To measure torque, would have been easier to set it up as a winch lifting an adjustable/increasing weight? You could then also calculate speed at various loads (ie power). That way you are measuring the torque in motion rather than measuring an impact?

Can you run it backwards to make a speed multiplier with the high torque motor?

Nice experiments. Though I have a little comment - you shouldn't compare loads you've measured with rated output loads (like Smart car). What you got is a peak, but for a more meaningful results you'd need to keep the parts under the load for some time and step-by-step increase the load until a breaking point. Of course, that is more difficult test-setup, since you'd need transfer from rotation to the force gauge. And another parameter would be introduced - speed. You will get different torques for different speeds, which would mean to a lot more experiments needed. But don't take it as criticism, it's great when people "play" like this and those test results have some rough results too.

* gentle words or persuasion *
ahhh, one of my people :D

If you go for 100% infill, go for all walls instead of all infill. It's stronger

Maybe longer gears at the higher torque sections?

Does it have a backlash? I am considering using it to drive astro equipment. Also, I'd assume it would be easy to mate this to NEMA 17 steppers?

Just wondering, have you considered magnet driven gears? I don't know how long the magnets will last but at higher torques it will just slip preventing breakage I and increasing the life of the motor.
I remember seeing a 100 ton piston snap and threw hardware at the operators. Having a slip mechanism could have prevented breakage, replacement cost, and potentially of saved a life or injury, not to mention longevity of the part as no gears touch.
Granted regular magnets will not do 100 tons, 😂.

I wonder how much stronger the gearbox would be having each of the components machined rather than 3D printed yes I understand that is beyond the point of the video but I'm just curious

Can you please update the parts list to include the new motor?

perhaps having more and smaller planetary gears would help more?
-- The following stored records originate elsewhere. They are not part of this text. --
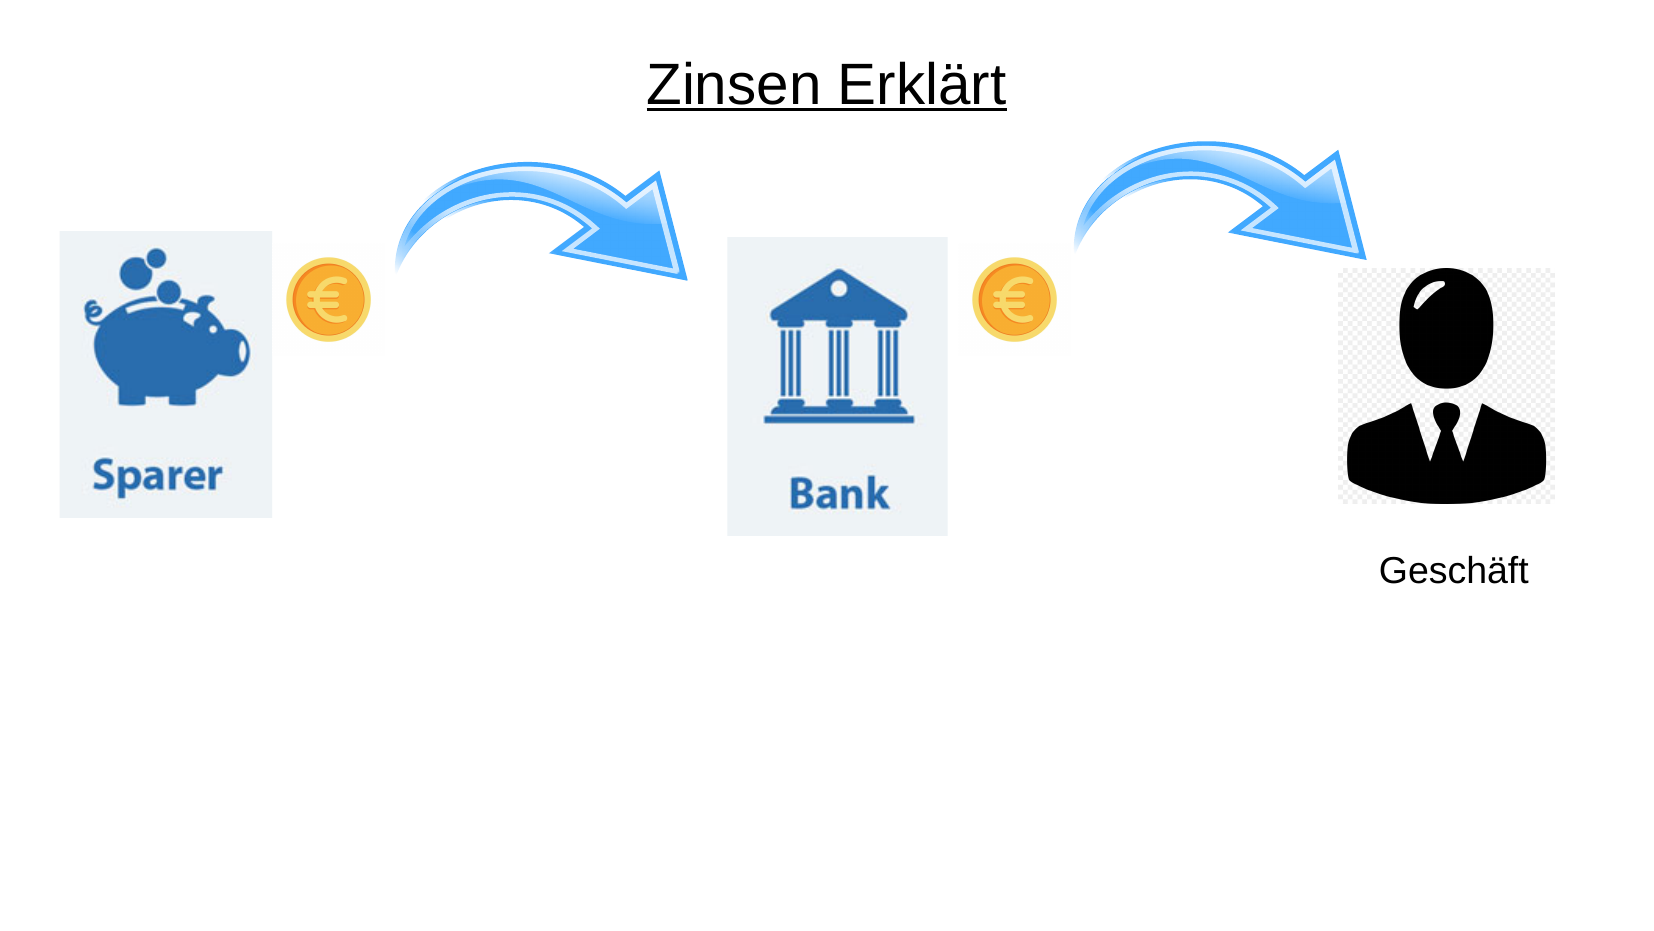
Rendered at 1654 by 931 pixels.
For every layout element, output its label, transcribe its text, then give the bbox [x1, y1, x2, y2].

picture [59, 231, 385, 518]
picture [958, 141, 1367, 356]
picture [727, 237, 948, 536]
title Zinsen Erklärt [82, 6, 1571, 162]
picture [392, 161, 688, 281]
text_box Geschäft [1283, 541, 1625, 599]
picture [1338, 268, 1555, 504]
Rather tired and thinking about how a bearing uses balls and such to minimize the contact to reduce friction considerably, so it could be that my thinking on the suggestion is flawed from the beginning, not counting the being tired portion

Did any one suggest using using Taulman Alloy 910? It is a nylon mix that is heavy duty.

try Markforged Onyx Nylon if you can get your hands on some

First time using heat set inserts 🤨
What do all the other wood screw holes use

I've decided to print it out and try.
Unfortunately in the outer ring, teeth are too close to the planet gears' teeth which causes problems with assembly and the whole planet gear rotates unnaturally and with great resistance.
Planet gears with sun gear works well and there is some distance in CAD files between them.
Have you faced a similar issue? Do you have other corrected or adjusted 3D files? Thank you for help, very nice project.
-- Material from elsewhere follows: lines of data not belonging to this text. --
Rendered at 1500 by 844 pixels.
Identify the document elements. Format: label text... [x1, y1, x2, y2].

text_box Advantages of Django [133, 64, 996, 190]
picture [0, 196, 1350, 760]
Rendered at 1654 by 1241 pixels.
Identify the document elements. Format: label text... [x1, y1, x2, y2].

heat treat the prints and use herringbone gears. that should increase the strength significantly.

Is that llldmax’s army green pla+ let’s just day I’ve also printed gears with that. Idk why I phrased it like that I’ve printed gears with that color of pla+ before. It was just like a fidget toy though

increase the thickness of each stage by a multitude or two. seems your output gears cant handle the shear force along such a short shaft. Thicken the final output plate, or possibly make it a sandwich so that the gears are supported form the front and the rear to stop them spinning out, doing this with each stage would ensure it stays more rigid, (make each planetary plate a cage instead).
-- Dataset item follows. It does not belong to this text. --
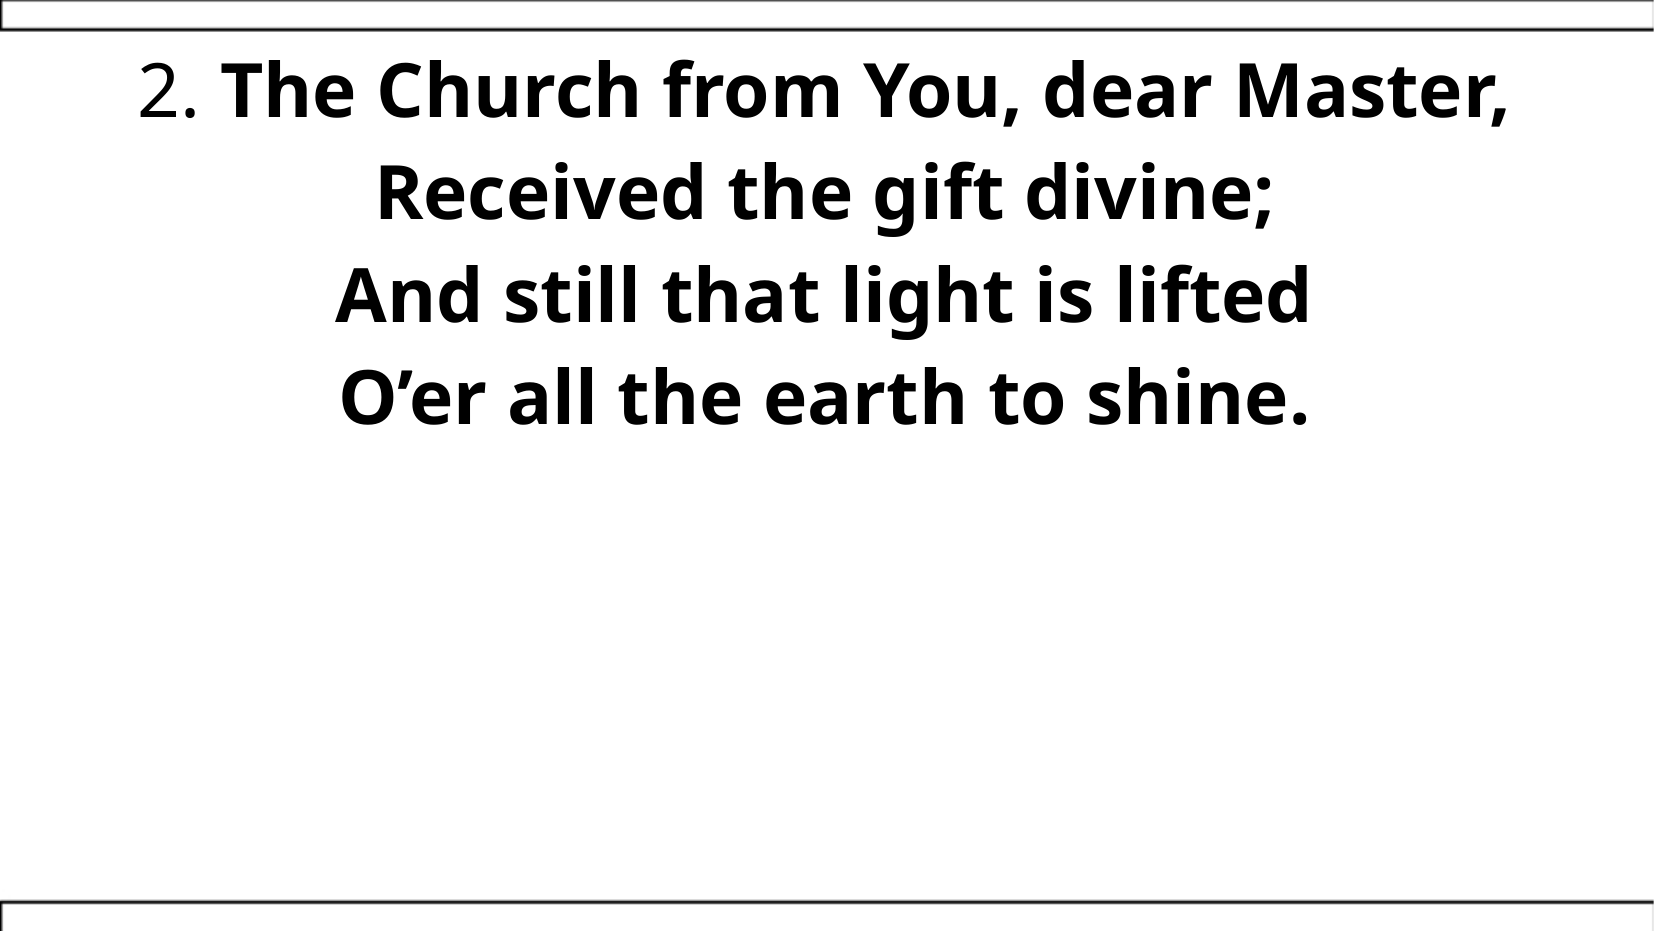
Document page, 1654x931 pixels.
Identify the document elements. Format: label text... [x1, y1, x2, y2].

text_box 2. The Church from You, dear Master, Received the gift divine; And still that light is lifted O’er all the earth to shine. [90, 30, 1561, 445]
picture [0, 0, 1654, 931]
Mace it bigger about the size of that new motor like diameter wise im sure it would be able to do better then haha, cool video btw

try annealing the parts, that will give you another 20-30% strength. also PETG-CF will give just a lil and not shear

Not sure of size requirements but, I’m sure it goes without saying, if you made the hub that holds all the gears, planetary, then it would be stronger.
What about adding a 4th stage? That’s 3 stages right?
Where can I download this at, is it up on your site yet?